I made pretty clear in my review of Visions, early this year, that I didn’t exactly know how to take Grimes’ genre-mashing glitch-pop. Some sounds take a while to get under your skin, but after letting Grimes sink in, Visions wound up being one of my favorite albums of 2012. That being said, some tracks stand out more than others, and “Oblivion” is one of the strongest stand-alone offerings from Visions. Opening with a bubbly synth line, the track soon flowers into Grimes’ signature production flourishes, layering vocal tracks to construct a dreamy, sensual pool of sound. This aesthetic is deeply satisfying, but “Oblivion” doesn’t truly take off until around 2:22, when the sound cools down for a second to make room for a synth-run that heavily channels Radiohead, roaring in the most gentle, yet obtrusive manner. As Claire Boucher swoons “See you on a dark night,” samples and synths circle that single, repeated groove, until fading into silence. “Oblivion” is artful and dark, while still remaining timely and fun. I can’t imagine what Grimes might come up with once she graduates from GarageBand. – A.T. Bossenger

1. Frank Ocean – “Pyramids” (Def Jam)

· · · · ·

* _WHAT THIS TASK INVOLVES_
Do these statements agree with the review of "Oblivion" above? For each, answer yes or no and quote the review's deciding words. 1. The reviewer was at first unsure what to make of Grimes' music. 2. "Oblivion" opens with a guitar riff. 3. The synth-run that comes in around 2:22 channels Radiohead.

· · · · ·

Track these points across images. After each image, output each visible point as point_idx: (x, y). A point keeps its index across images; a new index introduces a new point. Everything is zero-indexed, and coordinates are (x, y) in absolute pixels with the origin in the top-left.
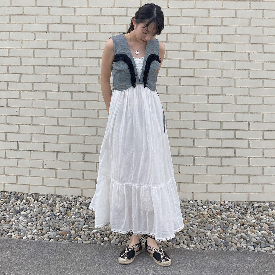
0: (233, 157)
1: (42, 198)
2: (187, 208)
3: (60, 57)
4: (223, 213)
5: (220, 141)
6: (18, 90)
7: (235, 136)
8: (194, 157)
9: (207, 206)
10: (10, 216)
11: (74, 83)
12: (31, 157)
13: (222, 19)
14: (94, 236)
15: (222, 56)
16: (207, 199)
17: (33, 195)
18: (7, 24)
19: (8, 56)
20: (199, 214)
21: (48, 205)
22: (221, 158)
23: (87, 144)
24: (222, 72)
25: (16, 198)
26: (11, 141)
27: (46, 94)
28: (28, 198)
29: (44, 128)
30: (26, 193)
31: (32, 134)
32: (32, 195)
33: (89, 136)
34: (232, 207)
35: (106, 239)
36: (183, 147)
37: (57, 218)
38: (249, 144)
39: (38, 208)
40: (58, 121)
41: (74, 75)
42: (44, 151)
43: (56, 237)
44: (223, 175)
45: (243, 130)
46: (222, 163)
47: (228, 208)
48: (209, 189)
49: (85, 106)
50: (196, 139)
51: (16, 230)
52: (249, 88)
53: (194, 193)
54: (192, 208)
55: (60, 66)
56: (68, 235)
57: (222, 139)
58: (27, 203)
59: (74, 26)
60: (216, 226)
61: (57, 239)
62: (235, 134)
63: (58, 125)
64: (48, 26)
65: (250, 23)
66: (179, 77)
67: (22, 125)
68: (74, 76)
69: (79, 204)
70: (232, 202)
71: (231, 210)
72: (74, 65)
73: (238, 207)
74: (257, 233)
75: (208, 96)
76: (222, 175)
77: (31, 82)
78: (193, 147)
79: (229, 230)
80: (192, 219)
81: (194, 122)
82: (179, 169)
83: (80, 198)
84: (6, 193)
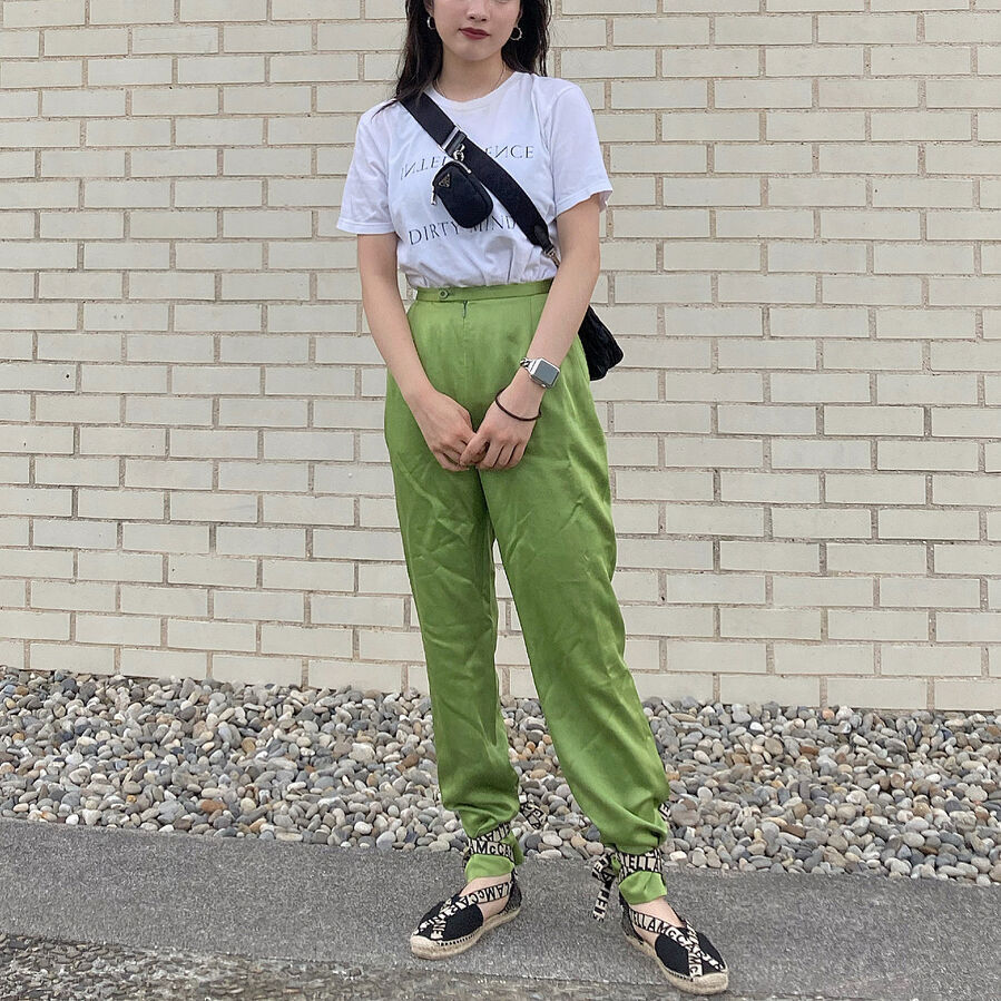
0: (868, 541)
1: (159, 692)
2: (688, 732)
3: (221, 175)
4: (823, 750)
5: (815, 478)
6: (72, 301)
7: (875, 461)
8: (716, 541)
9: (768, 725)
10: (34, 749)
11: (272, 271)
12: (120, 542)
13: (815, 19)
14: (322, 819)
15: (815, 157)
16: (770, 700)
17: (130, 681)
18: (32, 59)
19: (37, 178)
20: (730, 750)
21: (178, 716)
22: (822, 543)
23: (322, 495)
24: (817, 218)
25: (69, 692)
26: (49, 487)
27: (171, 310)
28: (110, 691)
29: (167, 438)
30: (104, 677)
31: (123, 457)
32: (125, 682)
33: (327, 462)
34: (864, 726)
35: (362, 827)
36: (676, 502)
37: (203, 759)
38: (929, 491)
39: (141, 724)
40: (216, 410)
41: (272, 239)
42: (167, 520)
43: (184, 818)
44: (832, 607)
45: (904, 438)
46: (823, 563)
47: (845, 731)
48: (777, 661)
49: (312, 353)
50: (722, 473)
51: (46, 793)
52: (924, 277)
53: (721, 676)
54: (708, 731)
55: (219, 210)
56: (226, 812)
57: (823, 471)
58: (104, 707)
59: (267, 62)
60: (782, 789)
61: (184, 825)
62: (875, 451)
63: (216, 425)
64: (174, 64)
65: (921, 32)
66: (656, 242)
67: (89, 425)
68: (271, 243)
69: (290, 713)
70: (864, 712)
71: (857, 738)
72: (270, 205)
73: (885, 730)
74: (935, 817)
75: (766, 309)
76: (825, 608)
77: (119, 271)
78: (712, 502)
79: (827, 807)
80: (701, 768)
81: (715, 409)
82: (663, 587)
83: (294, 693)
84: (32, 676)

· · · · ·

* _SOLUTION FOR THIS EXERCISE_
1. Yes: "I didn’t exactly know how to take Grimes’ genre-mashing glitch-pop."
2. No: "Opening with a bubbly synth line."
3. Yes: "a synth-run that heavily channels Radiohead."